◆ Document section ◆
# What size scope for 3d and why?



## huntertroy (Feb 16, 2010)

Ttt


----------



## Daniel Boone (May 31, 2002)

buckwild13 said:


> I am thinking about going to a larger scope for 3d. Right now i am using a 1 3/8 inch scope with a 4x lens on a 9 inch extension. I am wondering what are the advantages of going to a 6 inch extension and using a 1 3/4 inch scope for 3d? What will i gain? What will i loose?


I switched to 1 5/8" Eyes just aint what they use to be. Makes me use a larger peep. 

I do think my groups were tighter with 1 3/8" for years. Smaller peep is the reason for this.

Just my thoughts.
DB


----------



## jimmybassin (Apr 8, 2006)

i use a 1 5/8" to 1 3/4" for 3d it helps in low light or when the target is hard to see, you can see more of the target so its easier you judge where you are on the target after you drawn back on it


----------



## D.Short (Aug 5, 2010)

Smaller scope and longer extension are simply more accurate;if you can hold steady,that is.As mentioned earlier,this also equates to a smaller peep which is the real accuracy component.


----------



## Daniel Boone (May 31, 2002)

D.Short said:


> Smaller scope and longer extension are simply more accurate;if you can hold steady,that is.As mentioned earlier,this also equates to a smaller peep which is the real accuracy component.


So true. Many of the top CBE scope shooters demanded that CBE make a 1 3/8" scope housing for this reason
DB


----------



## tmorelli (Jul 31, 2005)

If the peep fits the scope housing and "brackets" well (and the shooter manages this as part of the shot routine) then the larger housings are no less accurate. (IMO) 

I shoot a 3/32 peep with my 1 5/8" housings and a 1/16" peep with my 1 3/8" housings at the same sight radius. 

For me, and I believe sights/scopes/lenses/clarifiers to be 100% unique to the shooter, the advantage to the smaller housing shows up shooting dots where I don't need great lighting or field of view and the smaller peep serves to clear up the aiming point better after installing a clarifier.

◆ Stored data ◆
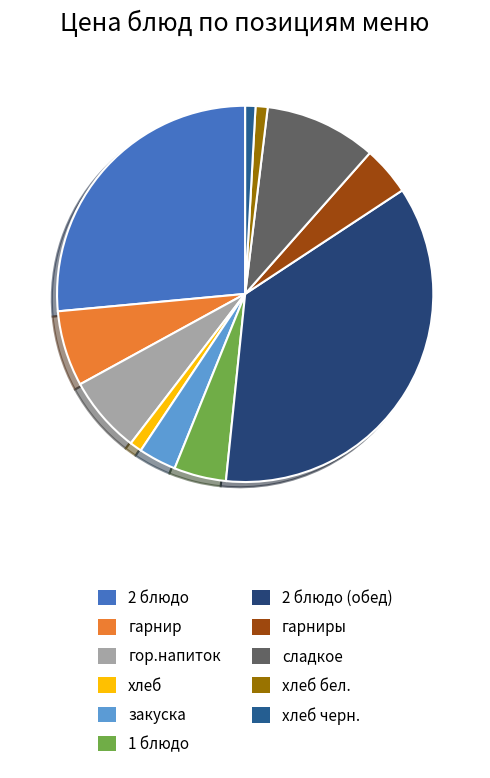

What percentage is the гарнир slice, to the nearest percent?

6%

◆ Try it ◆
In the forum thread on scope size for 3D, which peep size does tmorelli use with 1 5/8" housings?

◆ Task response ◆
A 3/32 peep.